The agreement marks an important step in Britain's bid to construct a new generation of nuclear plants and shows Toshiba's commitment to its British joint venture which it bought into by taking over Iberdrola's stake only four months ago. [ID:nL6N0KO3C3]

"The Nuclear Decommissioning Authority has reached an agreement with Toshiba and its partner GDF Suez on the key commercial terms of an updated option agreement for land in the NDA's ownership at Moorside near Sellafield," the government body said in a statement.

The option agreement on the nuclear site, which the joint venture bought in 2009 for 19.5 million pounds, was due to expire soon and the government had considered re-opening the site for auction due to slow progress before Toshiba got involved. [ID:nL5N0HJ2IW]

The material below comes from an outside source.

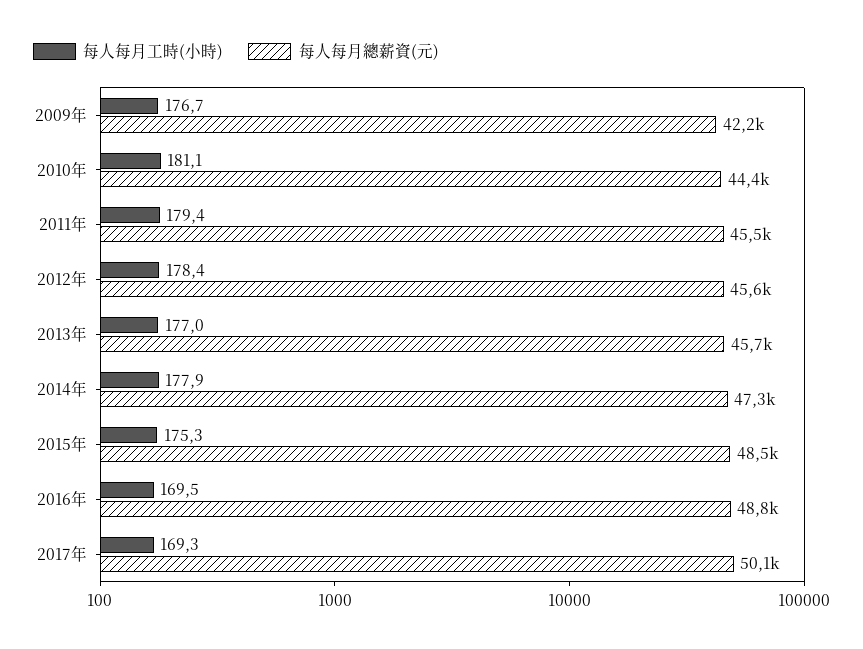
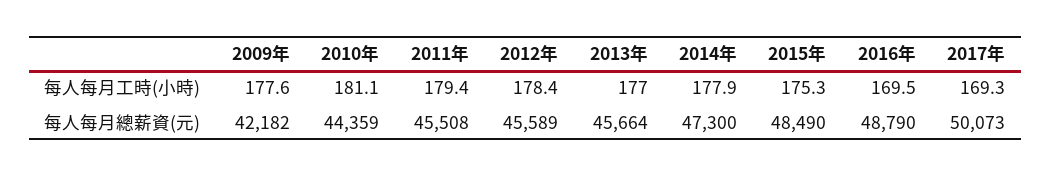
每人每月工時(小時), 2009年: 176.7 -> 177.6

The NuGen joint venture plans to start operating its first new nuclear reactor at the Moorside site in 2024 and estimates 21,000 people will be directly and indirectly employed during the plant's construction phase.

Britain's existing nuclear power plants are ageing and in need of replacement.

Next to NuGen, two other groups, France's EDF together with French partner Areva and Japan's Hitachi, have also announced nuclear new build projects.

With two Japanese companies planning to build new nuclear plants in Britain, Japan is a vital nuclear partner for Britain.

"The (British) Prime Minister ... welcomed the progress made on investment into a new nuclear power station at Moorside," David Cameron's office said following his meeting with Japanese Prime Minister Shinzo Abe in London.